Hephaestus stared at him, bemused. "Why do you kneel?"
"You're… seated," Cyd managed, his voice muffled. He gestured vaguely at her chair. "It seemed… disrespectful to look down on a divinity." And I really need to not be standing up right now, he didn't add.
This was, Hephaestus realized, perhaps the thousandth time this strange mortal had caused her to simply… pause. In all her immortal life, heroes had come to her workshop. They saw the forge, the wonders, the power. They saw the limp, the scars. They saw a means to an end—a divine artisan, a resource. They offered tribute, made promises, gave compliments that rang as hollow as a cracked bell. They never saw her. They certainly never worried about towering over her.
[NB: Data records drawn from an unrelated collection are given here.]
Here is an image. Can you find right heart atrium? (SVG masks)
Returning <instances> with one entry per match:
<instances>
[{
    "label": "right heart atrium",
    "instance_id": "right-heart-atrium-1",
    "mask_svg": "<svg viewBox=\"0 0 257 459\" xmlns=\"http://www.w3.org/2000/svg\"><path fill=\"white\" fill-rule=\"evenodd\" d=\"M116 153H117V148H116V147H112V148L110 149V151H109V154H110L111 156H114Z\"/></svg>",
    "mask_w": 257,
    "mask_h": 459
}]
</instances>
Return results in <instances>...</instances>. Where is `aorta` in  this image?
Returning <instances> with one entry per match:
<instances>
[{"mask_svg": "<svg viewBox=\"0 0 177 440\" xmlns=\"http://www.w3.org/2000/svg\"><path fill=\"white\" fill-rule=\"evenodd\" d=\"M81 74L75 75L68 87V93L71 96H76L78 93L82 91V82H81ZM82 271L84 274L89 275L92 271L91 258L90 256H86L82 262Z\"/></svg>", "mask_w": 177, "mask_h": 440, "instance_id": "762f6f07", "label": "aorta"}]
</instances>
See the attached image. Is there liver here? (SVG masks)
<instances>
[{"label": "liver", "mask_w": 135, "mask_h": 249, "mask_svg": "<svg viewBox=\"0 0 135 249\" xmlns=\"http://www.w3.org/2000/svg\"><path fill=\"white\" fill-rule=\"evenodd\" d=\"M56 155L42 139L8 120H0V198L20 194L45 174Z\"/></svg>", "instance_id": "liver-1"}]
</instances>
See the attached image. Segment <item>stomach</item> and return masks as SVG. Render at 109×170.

But this one… for eight years, his small, consistent offerings at remote shrines had been different. No grand requests. Just thanks for the warmth of fire, for the solidity of metal. And now he was here, sincere, terrified, awkward, and treating her with a deference that felt genuine, not strategic.
"Mortal," she said, her voice regaining some of its earlier sharpness. She rested her chin on her hand, fixing him with a glare that had made Titans flinch. "You displease me."
I KNEW IT! Cyd's heart tried to claw its way out of his throat. His smile was a grimace of pure dread. "How… how may I atone, Great Lady Hephaestus?"
"By answering a question." She leaned forward slightly, the motion causing the simple fabric of her dress to shift. Her other hand drifted down, her fingers tracing a slow, absent-minded path along the length of her own thigh, over the same spot his hands had been. The gesture was contemplative, not seductive, but to Cyd's hyper-aware senses, it was catastrophic. A traitorous gulp stuck in his throat, and he had to fight to keep his body from betraying him further.
Hephaestus's sharp eyes missed nothing. She saw the swallow, the subtle shift in his posture. It confused her even more. This man, who saw beauty in her scars, who knelt so as not to loom, was now… reacting to her? To her broken form? It made no sense. He should feel pity, or fear, or avarice. Not… this.
She couldn't comprehend it.
With another soft sigh, she reached out. Her hands, strong and calloused from millennia at the forge, yet surprisingly gentle, cupped Cyd's face, forcing him to look up and meet her molten gaze.
"The question can wait until I have decided what it is," she said, her thumb brushing over his cheekbone. "And your punishment will be determined after you give me your answer."
Cyd's brain, already operating at capacity, blue-screened. "Wha… huh? EEEEEH?!"